Can a slew of dirty socks derail a marriage?
The new book How Can I Be Your Lover When I’m Too Busy Being Your Mother? tracks how a familial dynamic called the “mother syndrome” is laying waste to marriages: As many wives and girlfriends who work full-time jobs find themselves tasked with running the household (and his wash cycle), intimacy is the obvious casualty. No one, not even women, likes a nag.
While Toronto therapist Sara Dimerman and her (male) co-author J.M. Kearns acknowledge that men are doing far more housework and child care than fathers did in the sixties, they argue true parity has yet to be achieved on the domestic front.
Heady courtship rituals can’t prepare a couple for the “insidious new environment” of the shared home. “What makes many couples sitting ducks, is that they simply don’t believe that the division of housework could matter that much,” the authors write.
Post-shack up, the issue goes beyond sloth-like husbands: The book describes “gatekeeping” and “house-proud” wives who redo their husbands’ chores, chastising all the way. The authors call on both genders to defy obsolete societal values, urging men to step up and women to step off.
“We’re not trying to teach the reader how to be a nicer mother to her husband,” Mr. Kearns said. “We’re trying to teach her how not to be a mother to her husband.”
Here, the authors decode the fiercest bones of contention.
The women who come to Ms. Dimerman’s therapy practice often accuse their spouses of “tunnel vision,” a deft ability to dodge a mess. One client of Ms. Dimerman’s posited this scenario: “I think if there was a dead dog on the couch and my husband wanted to watch the football game, he would move the mouldering mastiff to one end and sit down at the other.”
The authors question whether obliviousness and loafing might just be different priorities: “[Men] are perfectly capable of seeing what is in front of them, but they don’t always think it’s a problem,” they write. “They see things in terms of their immediate goal at that moment. Anything that doesn’t interfere with that is invisible,” Mr. Kearns says.
The definition of ‘leisure time’
Some women, they say, just “can’t stop doing” – they spend their off-time organizing closets and drawers, and then take issue with their husbands’ notions of R&R, like lounging on the couch.

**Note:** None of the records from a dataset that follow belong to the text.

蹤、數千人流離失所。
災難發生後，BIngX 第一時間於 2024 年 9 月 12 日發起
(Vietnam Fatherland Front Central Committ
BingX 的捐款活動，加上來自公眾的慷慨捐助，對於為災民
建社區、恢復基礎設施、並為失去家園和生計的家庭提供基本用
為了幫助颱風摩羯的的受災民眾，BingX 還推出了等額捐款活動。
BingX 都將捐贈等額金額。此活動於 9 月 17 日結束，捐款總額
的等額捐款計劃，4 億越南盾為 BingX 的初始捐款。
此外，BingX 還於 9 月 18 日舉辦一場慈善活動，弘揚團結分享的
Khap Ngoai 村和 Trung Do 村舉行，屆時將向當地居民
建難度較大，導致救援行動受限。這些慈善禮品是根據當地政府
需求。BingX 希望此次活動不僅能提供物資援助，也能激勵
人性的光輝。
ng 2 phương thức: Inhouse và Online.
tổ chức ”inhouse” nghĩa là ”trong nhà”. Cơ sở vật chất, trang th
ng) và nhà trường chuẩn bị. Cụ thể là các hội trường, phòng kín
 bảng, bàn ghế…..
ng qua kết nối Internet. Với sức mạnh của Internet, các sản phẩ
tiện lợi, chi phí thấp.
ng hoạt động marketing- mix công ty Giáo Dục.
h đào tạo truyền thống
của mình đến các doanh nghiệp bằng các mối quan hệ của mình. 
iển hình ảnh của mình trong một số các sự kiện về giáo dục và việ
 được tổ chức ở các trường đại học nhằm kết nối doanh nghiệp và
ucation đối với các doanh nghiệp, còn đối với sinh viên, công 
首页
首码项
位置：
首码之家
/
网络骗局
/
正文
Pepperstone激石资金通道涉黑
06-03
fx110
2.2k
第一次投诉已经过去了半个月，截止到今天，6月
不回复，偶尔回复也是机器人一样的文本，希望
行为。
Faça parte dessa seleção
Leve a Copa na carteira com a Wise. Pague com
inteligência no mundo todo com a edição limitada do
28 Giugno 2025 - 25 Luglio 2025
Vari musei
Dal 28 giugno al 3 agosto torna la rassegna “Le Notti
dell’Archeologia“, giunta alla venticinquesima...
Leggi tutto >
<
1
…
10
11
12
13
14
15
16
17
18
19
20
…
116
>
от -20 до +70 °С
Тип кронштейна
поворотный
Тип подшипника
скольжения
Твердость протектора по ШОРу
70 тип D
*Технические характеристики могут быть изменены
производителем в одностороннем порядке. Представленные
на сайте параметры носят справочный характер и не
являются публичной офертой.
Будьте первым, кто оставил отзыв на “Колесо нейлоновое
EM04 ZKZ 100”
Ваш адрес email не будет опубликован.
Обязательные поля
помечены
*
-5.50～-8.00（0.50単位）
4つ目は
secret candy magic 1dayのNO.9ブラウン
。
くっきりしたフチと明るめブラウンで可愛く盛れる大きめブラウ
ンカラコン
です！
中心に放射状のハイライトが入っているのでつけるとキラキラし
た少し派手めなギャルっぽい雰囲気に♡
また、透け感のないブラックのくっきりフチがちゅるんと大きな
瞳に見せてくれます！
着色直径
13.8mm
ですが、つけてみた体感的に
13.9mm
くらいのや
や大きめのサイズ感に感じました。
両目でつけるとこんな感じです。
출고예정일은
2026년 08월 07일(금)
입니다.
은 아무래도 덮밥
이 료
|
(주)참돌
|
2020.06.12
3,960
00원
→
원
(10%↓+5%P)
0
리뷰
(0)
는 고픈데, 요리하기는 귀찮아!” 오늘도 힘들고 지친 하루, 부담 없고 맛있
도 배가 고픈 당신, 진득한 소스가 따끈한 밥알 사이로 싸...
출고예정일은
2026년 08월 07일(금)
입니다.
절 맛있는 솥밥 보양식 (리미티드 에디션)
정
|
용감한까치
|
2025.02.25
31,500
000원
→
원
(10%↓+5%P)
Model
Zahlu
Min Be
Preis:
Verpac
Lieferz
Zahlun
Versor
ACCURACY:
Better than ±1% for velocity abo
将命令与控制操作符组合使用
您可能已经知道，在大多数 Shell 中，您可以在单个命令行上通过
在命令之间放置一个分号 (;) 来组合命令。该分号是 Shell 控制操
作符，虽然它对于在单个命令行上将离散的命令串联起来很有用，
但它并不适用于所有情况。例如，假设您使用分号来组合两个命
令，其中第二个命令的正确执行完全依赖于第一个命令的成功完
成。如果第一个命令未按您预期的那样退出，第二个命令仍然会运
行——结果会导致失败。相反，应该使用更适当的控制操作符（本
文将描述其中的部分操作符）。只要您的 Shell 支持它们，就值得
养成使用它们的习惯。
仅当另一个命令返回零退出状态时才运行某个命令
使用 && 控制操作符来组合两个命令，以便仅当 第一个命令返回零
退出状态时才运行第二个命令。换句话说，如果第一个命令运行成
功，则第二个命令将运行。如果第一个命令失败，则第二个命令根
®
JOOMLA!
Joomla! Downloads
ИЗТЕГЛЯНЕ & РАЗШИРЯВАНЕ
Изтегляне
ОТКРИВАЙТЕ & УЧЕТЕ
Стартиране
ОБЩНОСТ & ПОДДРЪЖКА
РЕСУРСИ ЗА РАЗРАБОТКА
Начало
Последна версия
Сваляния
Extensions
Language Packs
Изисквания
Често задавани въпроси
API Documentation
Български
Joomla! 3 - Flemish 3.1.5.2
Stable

“What we found in sociologists’ research is that men make a sharper distinction between work and play. In men’s eyes, women are always working. Their idea of relaxing is to do a different kind of work,” says Mr. Kearns, noting that neither type of leisure should be judged as superior.
The dreaded nag
Ms. Dimerman’s female clients complain about bratty, teenage-like husbands who respond to pleas by shirking or bungling their chores. Men, in turn, say that “nagging feels like an indictment disguised as a request.” They loathe being told what to do, particularly if they’re on the cusp of doing it. “If she becomes his boss, which is the bottom line here, in the domestic realm, that sets the tone for the whole relationship,” Mr. Kearns explains.
Ms. Dimerman suggests sitting back: “By waiting a few minutes, you often don’t need to nag because he’s going to do it anyway.” If he doesn’t, let the chores slide so he can see the mess for himself.
The book also includes a detailed questionnaire for delineating chores; the authors suggest couples discuss their progress two weeks later, with no nagging in the interim.
The paradox of gatekeeping
Some women will actually sabotage a partner’s attempts by “fixing” his chores, setting perfectionist standards and accusing him of incompetence. Sociologists call it “gatekeeping” – women who demand domestic help while trying to domineer every aspect of the household.
“It’s crucially important for a woman to figure out what she’s willing to relinquish control over, and what she’s not,” Ms. Dimerman says.
Men see gatekeeping wives as “obsessive-compulsive control freaks,” the authors say. Privately, though, men hate getting things wrong and will adhere to a “backing-off instinct” when bashed for messing up the laundry. The authors urge women to show spouses, without preaching, how they want their delicates washed: “Treat it more as an amusing, somewhat exotic tour of another mind (yours). And get him to give you a tour of his,” they write.
Alpha moms, dangerous dads
This is the area where many women gatekeep the most: “Wives have … trouble letting go of their influence – the sweet prestige of being the one the kids turn to instinctively,” the authors write.
Much of it is about disparate parenting styles: “Women will say men are not protective enough with the children,” Ms. Dimerman says. “Dads will say women are smothering, that they don’t give the children enough room to breathe or become independent.”
The authors insist giving men more responsibility is key: “To make your husband more of a father involves giving up power.”
Women lose respect and desire for partners they are mothering: “You’ve been mommyfied. The mother-child template presses the wrong buttons,” the authors write.
For men, sex denied is a reproach, but when it’s offered solely after a domestically productive day, it feels like charity, or a “treat.”
In this case, it’s up to the man to link his domestic lassitude to his sorry sex life, says Mr. Kearns, pointing to reams of research that suggest loading the dishwasher can turn her crank: “The guy doesn’t realize that doing his fair share is actually going to have an effect on intimacy and all the emotional stuff he thinks is a separate department.”